In the book, I talk about the different loan products available. As a passive investor, being familiar with the different loan products and loan terms, and the way that they are underwritten from the lender perspective, it can be very helpful to get you comfortable with a deal or to show some risks of a deal and say, “You know what? Actually, based on these numbers and these calculations, this leverage for me is too high.” That can be a good way as a passive investor to vet a deal if that’s what they’re looking to dive into doing. I would say, definitely, there’s a lot for the passive investor to learn on the debt side.

 

Pancham Gupta

Yeah, sure. A lot of my listeners, they are engineers by background. They like to dive into numbers. Sometimes it’s way too much. I guess, for them, these books would definitely be very helpful. So, do you also provide, as part of this, a worksheet, or a spreadsheet, or an example that they can walk through?

 

Rob Beardsley

Yeah, but that goes back to my first book, the first book about underwriting. We also make our underwriting model available for free download on our website. So, the best way to go about it is to have a copy of the model and then a copy of the first book, The Definitive Guide to Underwriting Multifamily Acquisitions. Put those two together, and you can work through any deal you’d like.

 

Then we also make all the models for the deals that we’re acquiring available as well to our potential investors and our existing investors. So, anyone who comes to us and wants to learn more about a potential deal that we’re acquiring and want to partner with us, we provide them our base model for them to examine, manipulate, so that they can learn more about it.

* * * * * * *

● REQUIRED WORK:
**1)** According to the interview excerpt, what is the title of the first book about underwriting?
**2)** Reproduce the part of the interview excerpt between "Yeah, sure. A" and "deal you’d like.", inclusive.
The entries that come next have no connection to the interview excerpt.

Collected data
* * * * * * *

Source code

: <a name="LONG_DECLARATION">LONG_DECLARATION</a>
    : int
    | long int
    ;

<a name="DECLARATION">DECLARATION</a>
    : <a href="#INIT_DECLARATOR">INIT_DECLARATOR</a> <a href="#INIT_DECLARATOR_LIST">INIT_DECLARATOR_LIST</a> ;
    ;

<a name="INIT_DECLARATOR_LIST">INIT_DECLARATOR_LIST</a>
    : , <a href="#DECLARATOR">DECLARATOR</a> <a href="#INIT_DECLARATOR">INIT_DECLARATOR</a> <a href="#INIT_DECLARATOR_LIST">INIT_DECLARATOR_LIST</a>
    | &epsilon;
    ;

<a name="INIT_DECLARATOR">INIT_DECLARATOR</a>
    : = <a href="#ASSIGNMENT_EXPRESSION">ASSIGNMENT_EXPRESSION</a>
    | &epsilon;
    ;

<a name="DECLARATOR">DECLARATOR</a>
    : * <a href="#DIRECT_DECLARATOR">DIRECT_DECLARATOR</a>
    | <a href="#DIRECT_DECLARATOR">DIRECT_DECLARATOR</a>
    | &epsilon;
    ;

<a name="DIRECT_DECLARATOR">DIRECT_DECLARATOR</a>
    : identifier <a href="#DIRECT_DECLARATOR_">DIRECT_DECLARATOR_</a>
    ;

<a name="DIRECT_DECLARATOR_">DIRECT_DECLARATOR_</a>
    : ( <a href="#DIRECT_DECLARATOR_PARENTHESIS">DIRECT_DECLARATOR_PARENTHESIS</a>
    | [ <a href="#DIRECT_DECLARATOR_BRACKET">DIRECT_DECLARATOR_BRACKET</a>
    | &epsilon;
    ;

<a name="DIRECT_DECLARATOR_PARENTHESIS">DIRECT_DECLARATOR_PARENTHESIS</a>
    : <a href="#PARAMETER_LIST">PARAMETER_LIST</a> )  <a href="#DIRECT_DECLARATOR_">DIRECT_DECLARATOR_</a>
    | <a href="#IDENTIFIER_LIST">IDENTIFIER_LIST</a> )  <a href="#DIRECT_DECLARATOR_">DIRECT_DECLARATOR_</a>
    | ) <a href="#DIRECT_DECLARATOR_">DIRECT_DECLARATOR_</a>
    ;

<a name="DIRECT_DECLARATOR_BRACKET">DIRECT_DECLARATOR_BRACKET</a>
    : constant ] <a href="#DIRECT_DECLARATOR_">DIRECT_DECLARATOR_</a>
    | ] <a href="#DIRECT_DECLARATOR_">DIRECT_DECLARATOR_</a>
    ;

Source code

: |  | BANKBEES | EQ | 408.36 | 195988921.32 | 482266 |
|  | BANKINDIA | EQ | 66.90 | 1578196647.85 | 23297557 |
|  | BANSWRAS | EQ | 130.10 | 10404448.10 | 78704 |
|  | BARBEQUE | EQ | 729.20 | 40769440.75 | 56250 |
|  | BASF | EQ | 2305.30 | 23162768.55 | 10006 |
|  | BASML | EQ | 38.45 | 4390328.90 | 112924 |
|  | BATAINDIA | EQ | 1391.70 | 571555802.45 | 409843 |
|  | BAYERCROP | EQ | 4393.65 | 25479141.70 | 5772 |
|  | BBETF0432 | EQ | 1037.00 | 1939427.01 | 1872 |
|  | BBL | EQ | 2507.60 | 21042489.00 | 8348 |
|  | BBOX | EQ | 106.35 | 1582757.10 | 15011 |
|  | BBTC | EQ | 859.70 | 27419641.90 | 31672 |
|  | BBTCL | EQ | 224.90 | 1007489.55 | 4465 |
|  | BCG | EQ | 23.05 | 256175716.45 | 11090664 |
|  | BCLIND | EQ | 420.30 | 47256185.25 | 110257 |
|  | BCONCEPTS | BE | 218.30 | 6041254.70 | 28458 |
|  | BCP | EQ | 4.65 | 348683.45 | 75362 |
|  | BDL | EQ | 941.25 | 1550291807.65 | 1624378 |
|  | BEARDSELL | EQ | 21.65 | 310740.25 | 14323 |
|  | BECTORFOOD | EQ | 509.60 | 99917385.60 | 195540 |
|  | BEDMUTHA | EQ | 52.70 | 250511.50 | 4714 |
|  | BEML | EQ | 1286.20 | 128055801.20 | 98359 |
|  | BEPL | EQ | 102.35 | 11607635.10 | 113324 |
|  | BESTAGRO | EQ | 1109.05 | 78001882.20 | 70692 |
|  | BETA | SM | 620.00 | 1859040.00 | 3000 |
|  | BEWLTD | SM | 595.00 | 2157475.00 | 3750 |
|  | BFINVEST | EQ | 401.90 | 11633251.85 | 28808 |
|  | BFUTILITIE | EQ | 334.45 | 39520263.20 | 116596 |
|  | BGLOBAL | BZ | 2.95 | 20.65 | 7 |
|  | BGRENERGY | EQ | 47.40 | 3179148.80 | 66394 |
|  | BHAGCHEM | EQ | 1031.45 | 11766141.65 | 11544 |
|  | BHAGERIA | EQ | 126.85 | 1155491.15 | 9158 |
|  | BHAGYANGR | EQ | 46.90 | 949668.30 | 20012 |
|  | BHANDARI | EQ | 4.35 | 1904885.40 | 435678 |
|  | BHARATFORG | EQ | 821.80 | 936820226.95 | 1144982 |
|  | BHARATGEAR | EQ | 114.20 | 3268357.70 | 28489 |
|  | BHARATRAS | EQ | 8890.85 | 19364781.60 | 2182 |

* * * * * * *

● RESPONSES PER TASK:
**1)** The Definitive Guide to Underwriting Multifamily Acquisitions

**2)**
Yeah, sure. A lot of my listeners, they are engineers by background. They like to dive into numbers. Sometimes it’s way too much. I guess, for them, these books would definitely be very helpful. So, do you also provide, as part of this, a worksheet, or a spreadsheet, or an example that they can walk through?

 

Rob Beardsley

Yeah, but that goes back to my first book, the first book about underwriting. We also make our underwriting model available for free download on our website. So, the best way to go about it is to have a copy of the model and then a copy of the first book, The Definitive Guide to Underwriting Multifamily Acquisitions. Put those two together, and you can work through any deal you’d like.